[Extracted data entries]
— begin —
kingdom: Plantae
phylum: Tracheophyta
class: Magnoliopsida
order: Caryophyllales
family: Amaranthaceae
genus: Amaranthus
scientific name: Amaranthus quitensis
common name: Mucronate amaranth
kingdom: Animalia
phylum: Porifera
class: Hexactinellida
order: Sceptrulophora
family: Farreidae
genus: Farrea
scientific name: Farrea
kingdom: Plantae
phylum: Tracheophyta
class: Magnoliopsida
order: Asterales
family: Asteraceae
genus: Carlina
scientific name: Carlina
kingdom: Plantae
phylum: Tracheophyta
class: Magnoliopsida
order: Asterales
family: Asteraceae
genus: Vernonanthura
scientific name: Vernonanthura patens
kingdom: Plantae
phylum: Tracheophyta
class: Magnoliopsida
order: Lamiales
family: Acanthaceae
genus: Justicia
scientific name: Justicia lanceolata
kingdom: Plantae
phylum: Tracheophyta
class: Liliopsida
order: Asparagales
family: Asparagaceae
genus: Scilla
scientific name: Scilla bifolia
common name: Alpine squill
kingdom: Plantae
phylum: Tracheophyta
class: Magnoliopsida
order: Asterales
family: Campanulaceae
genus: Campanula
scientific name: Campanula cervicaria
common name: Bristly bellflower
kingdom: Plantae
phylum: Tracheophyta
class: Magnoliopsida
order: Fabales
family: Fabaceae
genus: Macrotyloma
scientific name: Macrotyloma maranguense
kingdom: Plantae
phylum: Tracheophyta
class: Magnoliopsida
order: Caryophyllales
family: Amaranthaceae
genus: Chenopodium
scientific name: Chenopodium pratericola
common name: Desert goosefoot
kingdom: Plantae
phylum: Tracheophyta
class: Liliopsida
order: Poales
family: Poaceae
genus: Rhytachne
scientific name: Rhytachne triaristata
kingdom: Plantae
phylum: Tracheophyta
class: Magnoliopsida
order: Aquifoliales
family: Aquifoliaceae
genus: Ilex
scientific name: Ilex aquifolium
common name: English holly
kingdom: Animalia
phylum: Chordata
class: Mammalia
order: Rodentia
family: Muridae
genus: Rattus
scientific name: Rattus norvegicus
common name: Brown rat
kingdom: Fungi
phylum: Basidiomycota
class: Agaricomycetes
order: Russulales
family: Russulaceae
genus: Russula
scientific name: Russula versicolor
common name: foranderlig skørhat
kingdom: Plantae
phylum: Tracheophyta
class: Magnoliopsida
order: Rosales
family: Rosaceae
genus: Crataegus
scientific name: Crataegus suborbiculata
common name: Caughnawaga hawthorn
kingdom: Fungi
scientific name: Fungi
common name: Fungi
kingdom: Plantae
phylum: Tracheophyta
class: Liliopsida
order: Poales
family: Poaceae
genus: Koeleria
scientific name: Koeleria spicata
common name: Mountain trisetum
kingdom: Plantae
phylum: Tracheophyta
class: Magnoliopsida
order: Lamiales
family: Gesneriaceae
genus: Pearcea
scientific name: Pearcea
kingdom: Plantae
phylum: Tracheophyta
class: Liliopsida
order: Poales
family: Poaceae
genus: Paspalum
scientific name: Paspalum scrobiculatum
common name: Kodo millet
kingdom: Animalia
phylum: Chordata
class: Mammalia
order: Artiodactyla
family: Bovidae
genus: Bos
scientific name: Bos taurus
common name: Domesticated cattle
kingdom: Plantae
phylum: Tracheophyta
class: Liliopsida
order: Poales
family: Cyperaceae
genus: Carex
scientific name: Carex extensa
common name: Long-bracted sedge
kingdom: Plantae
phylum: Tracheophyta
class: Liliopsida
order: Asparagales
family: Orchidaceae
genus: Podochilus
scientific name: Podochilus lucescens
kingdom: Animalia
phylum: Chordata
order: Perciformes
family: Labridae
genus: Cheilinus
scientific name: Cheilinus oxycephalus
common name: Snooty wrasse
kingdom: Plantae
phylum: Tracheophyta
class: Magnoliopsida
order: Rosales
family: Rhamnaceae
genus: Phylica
— end —
Rewrite the lines of all the entries, switching every "common name" to "vernacular name" and keeping everything else the same.

kingdom: Plantae
phylum: Tracheophyta
class: Magnoliopsida
order: Caryophyllales
family: Amaranthaceae
genus: Amaranthus
scientific name: Amaranthus quitensis
vernacular name: Mucronate amaranth
kingdom: Animalia
phylum: Porifera
class: Hexactinellida
order: Sceptrulophora
family: Farreidae
genus: Farrea
scientific name: Farrea
kingdom: Plantae
phylum: Tracheophyta
class: Magnoliopsida
order: Asterales
family: Asteraceae
genus: Carlina
scientific name: Carlina
kingdom: Plantae
phylum: Tracheophyta
class: Magnoliopsida
order: Asterales
family: Asteraceae
genus: Vernonanthura
scientific name: Vernonanthura patens
kingdom: Plantae
phylum: Tracheophyta
class: Magnoliopsida
order: Lamiales
family: Acanthaceae
genus: Justicia
scientific name: Justicia lanceolata
kingdom: Plantae
phylum: Tracheophyta
class: Liliopsida
order: Asparagales
family: Asparagaceae
genus: Scilla
scientific name: Scilla bifolia
vernacular name: Alpine squill
kingdom: Plantae
phylum: Tracheophyta
class: Magnoliopsida
order: Asterales
family: Campanulaceae
genus: Campanula
scientific name: Campanula cervicaria
vernacular name: Bristly bellflower
kingdom: Plantae
phylum: Tracheophyta
class: Magnoliopsida
order: Fabales
family: Fabaceae
genus: Macrotyloma
scientific name: Macrotyloma maranguense
kingdom: Plantae
phylum: Tracheophyta
class: Magnoliopsida
order: Caryophyllales
family: Amaranthaceae
genus: Chenopodium
scientific name: Chenopodium pratericola
vernacular name: Desert goosefoot
kingdom: Plantae
phylum: Tracheophyta
class: Liliopsida
order: Poales
family: Poaceae
genus: Rhytachne
scientific name: Rhytachne triaristata
kingdom: Plantae
phylum: Tracheophyta
class: Magnoliopsida
order: Aquifoliales
family: Aquifoliaceae
genus: Ilex
scientific name: Ilex aquifolium
vernacular name: English holly
kingdom: Animalia
phylum: Chordata
class: Mammalia
order: Rodentia
family: Muridae
genus: Rattus
scientific name: Rattus norvegicus
vernacular name: Brown rat
kingdom: Fungi
phylum: Basidiomycota
class: Agaricomycetes
order: Russulales
family: Russulaceae
genus: Russula
scientific name: Russula versicolor
vernacular name: foranderlig skørhat
kingdom: Plantae
phylum: Tracheophyta
class: Magnoliopsida
order: Rosales
family: Rosaceae
genus: Crataegus
scientific name: Crataegus suborbiculata
vernacular name: Caughnawaga hawthorn
kingdom: Fungi
scientific name: Fungi
vernacular name: Fungi
kingdom: Plantae
phylum: Tracheophyta
class: Liliopsida
order: Poales
family: Poaceae
genus: Koeleria
scientific name: Koeleria spicata
vernacular name: Mountain trisetum
kingdom: Plantae
phylum: Tracheophyta
class: Magnoliopsida
order: Lamiales
family: Gesneriaceae
genus: Pearcea
scientific name: Pearcea
kingdom: Plantae
phylum: Tracheophyta
class: Liliopsida
order: Poales
family: Poaceae
genus: Paspalum
scientific name: Paspalum scrobiculatum
vernacular name: Kodo millet
kingdom: Animalia
phylum: Chordata
class: Mammalia
order: Artiodactyla
family: Bovidae
genus: Bos
scientific name: Bos taurus
vernacular name: Domesticated cattle
kingdom: Plantae
phylum: Tracheophyta
class: Liliopsida
order: Poales
family: Cyperaceae
genus: Carex
scientific name: Carex extensa
vernacular name: Long-bracted sedge
kingdom: Plantae
phylum: Tracheophyta
class: Liliopsida
order: Asparagales
family: Orchidaceae
genus: Podochilus
scientific name: Podochilus lucescens
kingdom: Animalia
phylum: Chordata
order: Perciformes
family: Labridae
genus: Cheilinus
scientific name: Cheilinus oxycephalus
vernacular name: Snooty wrasse
kingdom: Plantae
phylum: Tracheophyta
class: Magnoliopsida
order: Rosales
family: Rhamnaceae
genus: Phylica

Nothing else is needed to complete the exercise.